Israel Said to Accept Ceasefire Deal with Hamas

A picture taken from the Gaza Strip on November 12, 2018 shows missiles being launched toward Israel. - A number of rockets were launched from the Gaza Strip toward Israel today, AFP journalists said, while Israel's army said an Israeli bus was hit by fire from the Palestinian enclave. (Photo …

TEL AVIV – Israel and Hamas agreed to a ceasefire deal Tuesday evening, Arab media reported, after nearly 500 rockets and mortars pounded the Jewish state over the course of 24 hours. 

A senior Israeli official seemed to confirm the report, and said the agreement came at the behest of Hamas from “four different mediators.”

Israel will accept the terms of the deal so long as the hostilities from Hamas and other Gaza-based terror groups stop, the official, who spoke on condition of anonymity, said.

The ceasefire comes on the heels of a seven-hour meeting of Israel’s security cabinet comprised of top defense officials including the IDF chief of staff and the heads of military intelligence, the Shin Bet, the Mossad, and the NSC — all of whom supported the Egyptian request for a ceasefire.

“The Cabinet was briefed by the IDF and security officials about the attacks and the extent of operations against the terrorists in Gaza. The Security Cabinet instructed the IDF to continue its operations as necessary,” a statement from the Prime Minister’s Office read.

However, four ministers said they were opposed to the ceasefire.

The news of a ceasefire also sparked protests in the southern border town of Sderot, with demonstrators burning tires.

Danny Berman, a Sderot resident, told the Hebrew-language Ynet: “We have had enough of the government’s helplessness, and at last there was an opportunity to try to solve the problems by military means once and for all.”

Rita Calpe, another resident of Sderot, said: “I came [out to protest] because I’m fed up with it, we cannot go on like this. I wish that there would be one big military operation that would end the rockets from these terrorists.”

According to Palestinian media, Egypt asked Hamas and other Gaza-based terror groups to stop the hostilities at 3:30 p.m. However, a fresh barrage of rockets was launched shortly thereafter, with a direct hit on a home in Hof Ashkelon that caused extensive damage but no injuries.

Seven Palestinians have been killed by Israeli operations in Gaza, according to the Hamas-run Gaza Health Ministry. Israel has seen 39 injuries and one person killed by direct rocket fire.

More than 150 military targets were destroyed by Israeli jets.

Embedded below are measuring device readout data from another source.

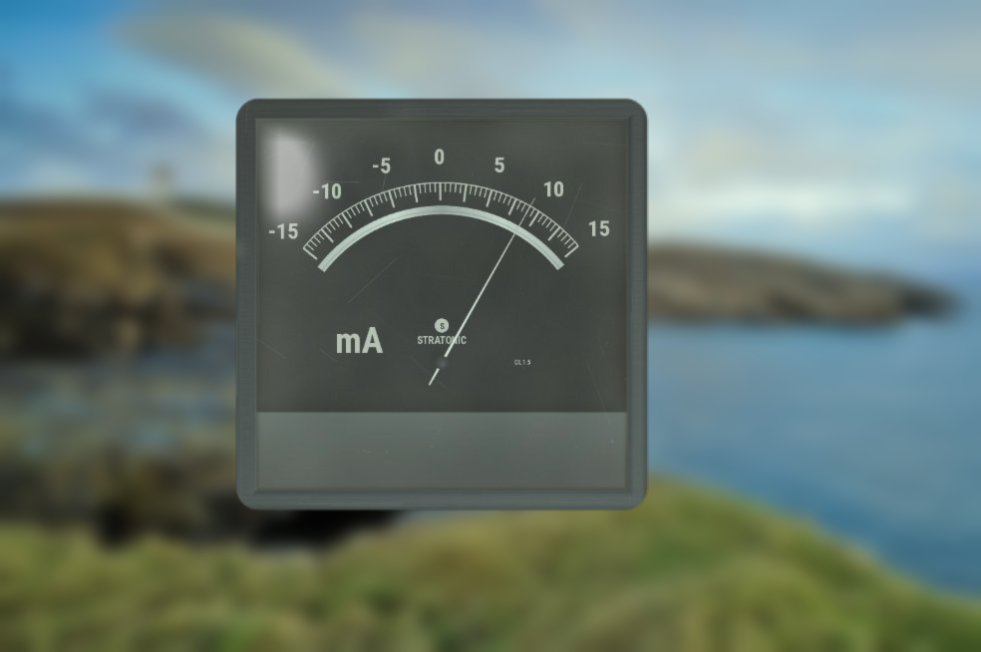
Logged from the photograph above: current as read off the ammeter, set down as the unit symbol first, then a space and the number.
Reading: mA 9
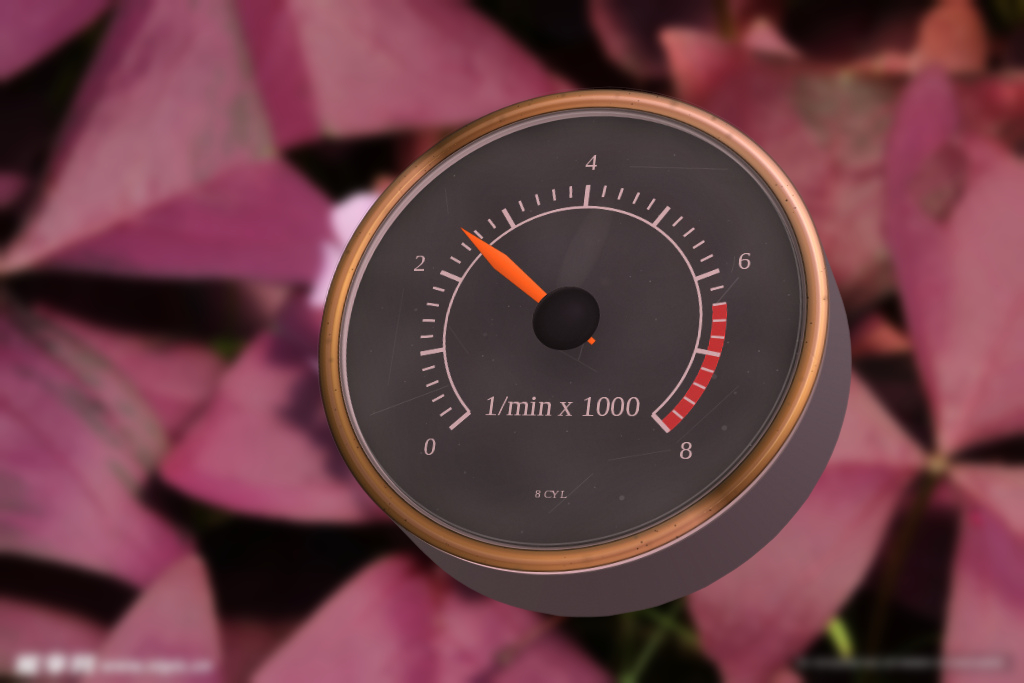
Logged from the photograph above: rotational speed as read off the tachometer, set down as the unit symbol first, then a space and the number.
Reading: rpm 2500
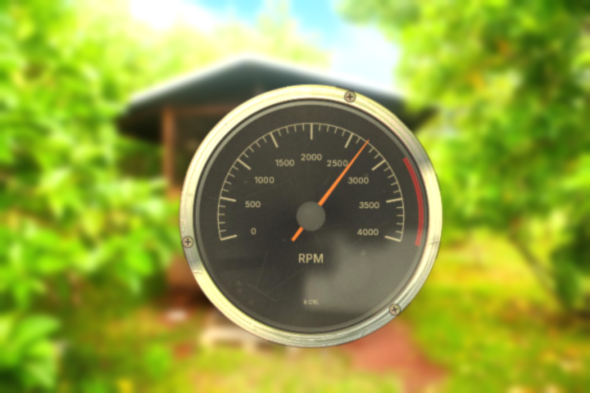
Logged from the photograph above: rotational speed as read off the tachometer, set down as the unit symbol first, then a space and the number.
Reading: rpm 2700
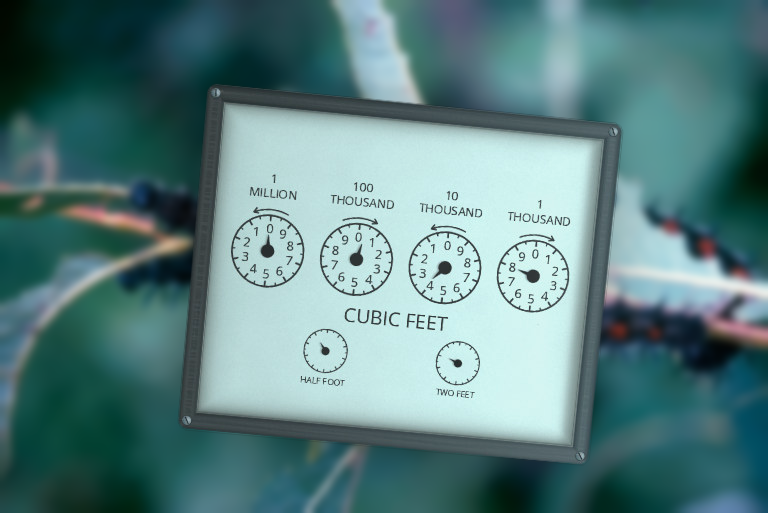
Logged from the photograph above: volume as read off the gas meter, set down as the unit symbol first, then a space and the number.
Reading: ft³ 3800
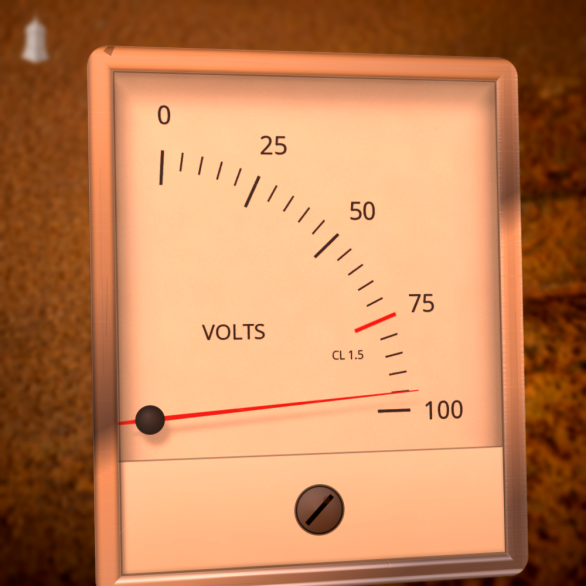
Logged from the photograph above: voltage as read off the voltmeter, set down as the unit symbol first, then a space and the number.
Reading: V 95
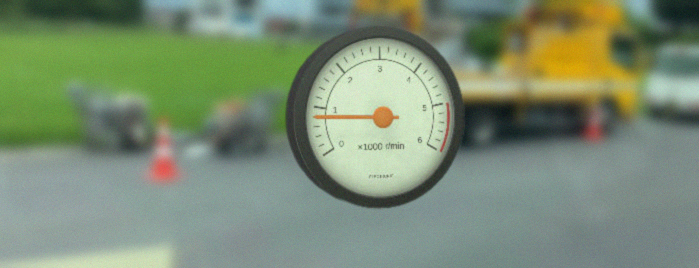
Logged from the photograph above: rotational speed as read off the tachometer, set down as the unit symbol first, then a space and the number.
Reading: rpm 800
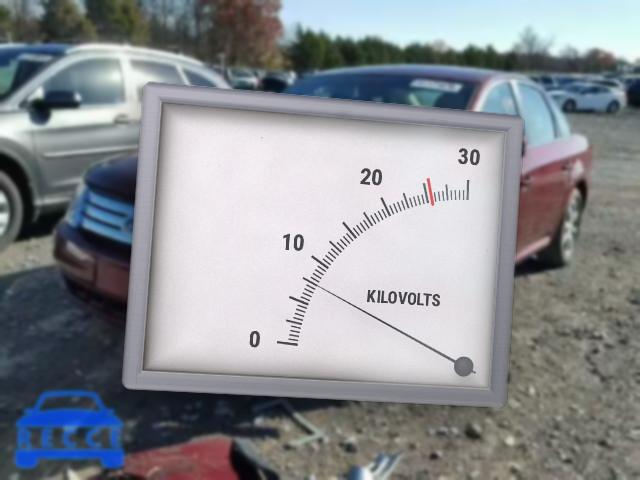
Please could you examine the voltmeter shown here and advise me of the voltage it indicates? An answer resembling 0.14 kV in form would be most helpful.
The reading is 7.5 kV
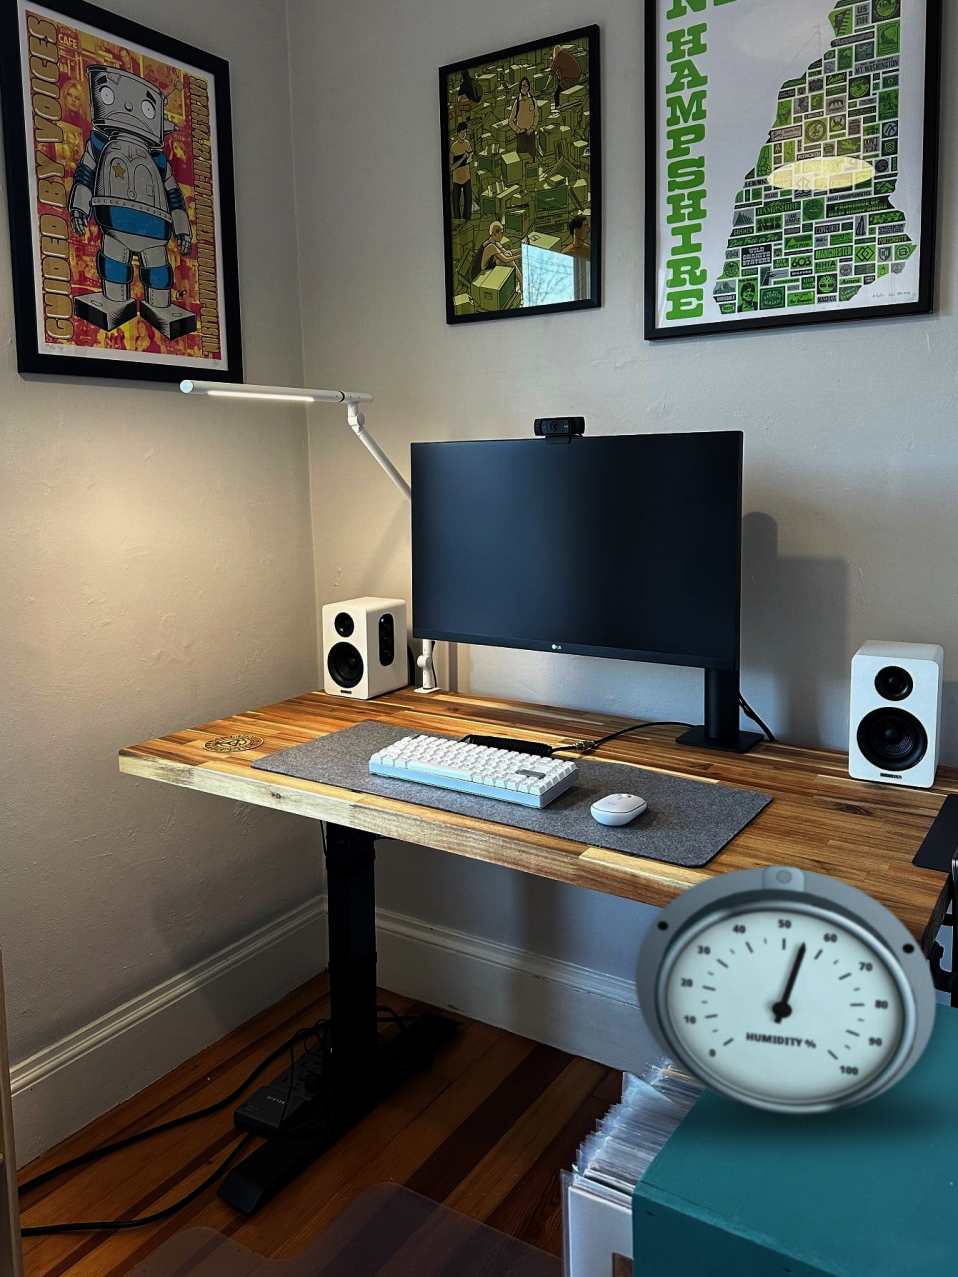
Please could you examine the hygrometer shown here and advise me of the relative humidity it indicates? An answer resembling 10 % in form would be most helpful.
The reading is 55 %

Some 210,000 Israeli children from the south did not attend school on Tuesday, and businesses and government offices remained closed, with people instructed to stay close to bomb shelters.

The Israeli army struck a number of “key strategic targets,” including Hamas’s security headquarters and the terror group’s Al-Aqsa television station, which was used to encourage terrorist activities. Hamas accused Israel of violating international law by raiding the TV station.

More than 150 rockets were intercepted by the Iron Dome missile defense system and the majority of the rest landed in open fields. Several dozen landed inside cities and communities, some directly hitting homes in the southern towns of Ashkelon, Netivot and Sderot.

“The Iron Dome so far has been phenomenal, but even the Iron Dome is not hermetic and we cannot expect it to intercept everything, especially when it’s dealing with this amount of rockets,” Conricus said.

A man was killed in Ashkelon by a rocket that hit a building. He was identified as Mahmoud Abu Asbah, a 48-year-old Palestinian man from the Hebron area in the West Bank who had a legal permit to work in Israel. He left behind a wife and six children.